5. Injecting User-Defined Functional Groups
To extend the detector with custom SMARTS:
my_fgs_dict = {
"Cephem": "O=C(O)C1=CCS[C@@H]2CC(=O)N12",
"Thioguanine": "Nc1nc(=S)c2[nH]cnc2[nH]1",
}
my_afg = AccFG(user_defined_fgs=my_fgs_dict, print_load_info=True)
When you pass user_defined_fgs, AccFG normalises the SMARTS (canonicalises SMILES and handles [nH] vs [n]) before merging them into the active dictionary. Existing labels are overwritten, which allows you to tweak built-in definitions without editing CSVs.
Visualise the New Patterns
cephalosporin_C = "CC(=O)OCC1=C(N2[C@@H]([C@@H](C2=O)NC(=O)CCC[C@H](C(=O)O)N)SC1)C(=O)O"
fgs, fg_graph = my_afg.run(cephalosporin_C, show_atoms=True, show_graph=True)

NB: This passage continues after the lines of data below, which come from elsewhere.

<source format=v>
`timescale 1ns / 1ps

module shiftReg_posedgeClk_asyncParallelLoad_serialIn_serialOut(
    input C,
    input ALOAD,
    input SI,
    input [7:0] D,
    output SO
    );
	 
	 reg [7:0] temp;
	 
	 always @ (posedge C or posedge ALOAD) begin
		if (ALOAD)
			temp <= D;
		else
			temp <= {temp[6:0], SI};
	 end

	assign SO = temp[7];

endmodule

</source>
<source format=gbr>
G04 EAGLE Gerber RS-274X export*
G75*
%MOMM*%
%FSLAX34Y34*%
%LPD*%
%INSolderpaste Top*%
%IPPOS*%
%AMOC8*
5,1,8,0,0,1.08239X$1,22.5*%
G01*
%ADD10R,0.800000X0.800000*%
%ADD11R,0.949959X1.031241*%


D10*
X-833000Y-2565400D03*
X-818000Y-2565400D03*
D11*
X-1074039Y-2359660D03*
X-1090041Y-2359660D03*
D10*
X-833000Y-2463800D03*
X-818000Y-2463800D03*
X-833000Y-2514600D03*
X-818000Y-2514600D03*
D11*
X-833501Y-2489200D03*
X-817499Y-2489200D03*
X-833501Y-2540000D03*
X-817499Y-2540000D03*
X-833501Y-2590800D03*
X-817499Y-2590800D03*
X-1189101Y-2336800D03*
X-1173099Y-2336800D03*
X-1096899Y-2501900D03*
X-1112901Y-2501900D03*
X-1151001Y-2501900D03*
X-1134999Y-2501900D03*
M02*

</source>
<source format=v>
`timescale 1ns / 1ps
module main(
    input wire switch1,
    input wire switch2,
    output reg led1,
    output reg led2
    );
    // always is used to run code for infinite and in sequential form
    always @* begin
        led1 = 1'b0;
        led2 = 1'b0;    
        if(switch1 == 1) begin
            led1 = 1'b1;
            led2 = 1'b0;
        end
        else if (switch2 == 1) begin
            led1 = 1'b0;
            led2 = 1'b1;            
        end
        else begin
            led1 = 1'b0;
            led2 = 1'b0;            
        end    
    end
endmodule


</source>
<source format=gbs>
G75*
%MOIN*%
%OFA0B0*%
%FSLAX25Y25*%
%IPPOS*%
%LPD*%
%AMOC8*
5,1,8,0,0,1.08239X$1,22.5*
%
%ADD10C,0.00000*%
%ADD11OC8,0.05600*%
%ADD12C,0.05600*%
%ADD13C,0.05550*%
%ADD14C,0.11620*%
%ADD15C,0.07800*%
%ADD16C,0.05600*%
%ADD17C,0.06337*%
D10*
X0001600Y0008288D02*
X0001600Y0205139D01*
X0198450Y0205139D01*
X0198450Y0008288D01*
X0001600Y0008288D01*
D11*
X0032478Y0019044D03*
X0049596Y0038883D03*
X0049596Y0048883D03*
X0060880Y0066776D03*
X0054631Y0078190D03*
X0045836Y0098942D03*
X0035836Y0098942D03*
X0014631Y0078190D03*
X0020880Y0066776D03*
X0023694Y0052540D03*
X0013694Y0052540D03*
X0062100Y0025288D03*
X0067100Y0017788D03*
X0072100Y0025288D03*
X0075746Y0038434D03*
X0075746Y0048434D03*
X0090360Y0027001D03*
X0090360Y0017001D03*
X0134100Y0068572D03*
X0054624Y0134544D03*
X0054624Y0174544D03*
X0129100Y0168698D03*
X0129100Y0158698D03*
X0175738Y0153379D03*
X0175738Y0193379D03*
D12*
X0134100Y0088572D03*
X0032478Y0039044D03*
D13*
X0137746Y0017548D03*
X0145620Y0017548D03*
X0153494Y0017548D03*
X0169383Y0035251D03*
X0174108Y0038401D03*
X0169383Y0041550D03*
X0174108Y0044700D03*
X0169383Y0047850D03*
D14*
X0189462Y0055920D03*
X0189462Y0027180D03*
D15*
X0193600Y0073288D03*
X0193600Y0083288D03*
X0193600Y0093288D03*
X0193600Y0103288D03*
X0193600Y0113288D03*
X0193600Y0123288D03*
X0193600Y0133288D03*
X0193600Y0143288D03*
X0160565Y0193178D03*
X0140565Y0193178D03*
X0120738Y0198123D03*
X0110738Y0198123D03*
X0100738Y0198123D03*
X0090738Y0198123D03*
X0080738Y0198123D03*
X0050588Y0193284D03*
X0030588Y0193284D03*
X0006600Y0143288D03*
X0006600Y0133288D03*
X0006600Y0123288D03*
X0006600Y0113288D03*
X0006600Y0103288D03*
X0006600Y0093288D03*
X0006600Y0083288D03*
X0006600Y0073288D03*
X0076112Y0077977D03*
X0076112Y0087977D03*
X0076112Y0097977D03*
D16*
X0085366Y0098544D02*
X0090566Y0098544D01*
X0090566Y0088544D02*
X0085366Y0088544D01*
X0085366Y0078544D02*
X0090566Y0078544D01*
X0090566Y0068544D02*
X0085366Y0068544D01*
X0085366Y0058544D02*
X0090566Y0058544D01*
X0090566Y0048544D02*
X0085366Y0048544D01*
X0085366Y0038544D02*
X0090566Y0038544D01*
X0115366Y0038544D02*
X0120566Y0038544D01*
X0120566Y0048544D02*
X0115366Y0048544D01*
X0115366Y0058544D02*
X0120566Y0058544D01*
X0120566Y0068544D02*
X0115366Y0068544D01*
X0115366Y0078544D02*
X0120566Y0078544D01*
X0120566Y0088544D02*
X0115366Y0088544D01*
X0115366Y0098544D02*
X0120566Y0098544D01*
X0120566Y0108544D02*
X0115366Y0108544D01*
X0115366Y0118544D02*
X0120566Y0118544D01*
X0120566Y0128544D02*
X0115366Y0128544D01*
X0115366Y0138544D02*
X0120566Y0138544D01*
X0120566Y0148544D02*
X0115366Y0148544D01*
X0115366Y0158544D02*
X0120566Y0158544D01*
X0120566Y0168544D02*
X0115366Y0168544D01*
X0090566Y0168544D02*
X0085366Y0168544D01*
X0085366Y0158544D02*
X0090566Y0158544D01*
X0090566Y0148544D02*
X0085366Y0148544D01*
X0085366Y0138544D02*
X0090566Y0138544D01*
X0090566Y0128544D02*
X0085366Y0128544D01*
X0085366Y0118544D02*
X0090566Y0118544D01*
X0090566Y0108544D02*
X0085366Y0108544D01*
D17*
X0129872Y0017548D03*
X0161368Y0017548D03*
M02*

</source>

print_fg_tree(fg_graph, fgs.keys(), show_atom_idx=True)
molimg(
draw_mol_with_fgs(
cephalosporin_C,
afg=my_afg,
img_size=(900, 900),
)
)
Repeat the pattern for additional molecules (mol_6_Thioguanosine, etc.) to verify the custom groups fire as expected. The notebook saves rendered PNGs in results/ for documentation.
6. Next Steps
- Swap in your own SMILES lists to analyse project-specific compounds.

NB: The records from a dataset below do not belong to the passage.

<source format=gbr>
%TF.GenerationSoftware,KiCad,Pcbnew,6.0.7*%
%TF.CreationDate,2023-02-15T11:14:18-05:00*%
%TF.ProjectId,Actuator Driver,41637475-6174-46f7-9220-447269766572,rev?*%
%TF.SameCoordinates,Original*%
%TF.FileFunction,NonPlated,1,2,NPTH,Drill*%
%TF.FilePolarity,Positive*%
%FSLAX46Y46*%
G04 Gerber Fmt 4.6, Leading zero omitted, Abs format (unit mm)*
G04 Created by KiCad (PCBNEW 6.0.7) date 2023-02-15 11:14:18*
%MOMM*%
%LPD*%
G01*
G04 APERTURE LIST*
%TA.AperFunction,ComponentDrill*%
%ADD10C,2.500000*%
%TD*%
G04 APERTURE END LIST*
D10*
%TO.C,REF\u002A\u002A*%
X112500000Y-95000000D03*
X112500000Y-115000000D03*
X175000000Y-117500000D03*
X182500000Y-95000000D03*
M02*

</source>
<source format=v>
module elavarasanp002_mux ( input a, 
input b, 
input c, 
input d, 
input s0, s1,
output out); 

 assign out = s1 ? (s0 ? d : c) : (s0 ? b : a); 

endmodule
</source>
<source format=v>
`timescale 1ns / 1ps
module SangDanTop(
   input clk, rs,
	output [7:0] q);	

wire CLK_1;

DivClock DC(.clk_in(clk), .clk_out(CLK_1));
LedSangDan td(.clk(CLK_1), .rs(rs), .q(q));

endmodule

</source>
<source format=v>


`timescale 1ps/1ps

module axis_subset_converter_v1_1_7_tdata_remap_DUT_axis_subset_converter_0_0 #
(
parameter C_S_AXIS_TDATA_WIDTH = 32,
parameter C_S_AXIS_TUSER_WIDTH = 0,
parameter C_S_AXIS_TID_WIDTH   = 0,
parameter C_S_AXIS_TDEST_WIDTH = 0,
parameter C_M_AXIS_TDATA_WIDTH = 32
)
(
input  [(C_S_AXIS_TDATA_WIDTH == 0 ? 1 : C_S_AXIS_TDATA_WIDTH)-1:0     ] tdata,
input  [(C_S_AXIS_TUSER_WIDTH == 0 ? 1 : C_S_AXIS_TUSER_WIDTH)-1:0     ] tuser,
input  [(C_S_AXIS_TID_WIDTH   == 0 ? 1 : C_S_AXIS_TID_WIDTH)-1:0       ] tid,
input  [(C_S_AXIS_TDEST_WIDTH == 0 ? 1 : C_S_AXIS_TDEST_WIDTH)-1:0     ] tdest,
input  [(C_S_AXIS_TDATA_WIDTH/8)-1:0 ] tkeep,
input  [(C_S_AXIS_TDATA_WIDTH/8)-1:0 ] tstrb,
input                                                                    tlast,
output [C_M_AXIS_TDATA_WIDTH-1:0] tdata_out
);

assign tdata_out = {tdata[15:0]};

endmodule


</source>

- Extend the user-defined dictionary with domain-specific SMARTS and validate them using the visualisation routines.
- Use the CHEMBL aggregation template to profile other collections (e.g., internal libraries or screening hits).
By following these examples you can replicate the notebook outputs while understanding the reasoning behind each step. The combination of AccFG’s detection logic, RDKit visualisation helpers, and Pandas analytics offers a full pipeline for functional group centric studies.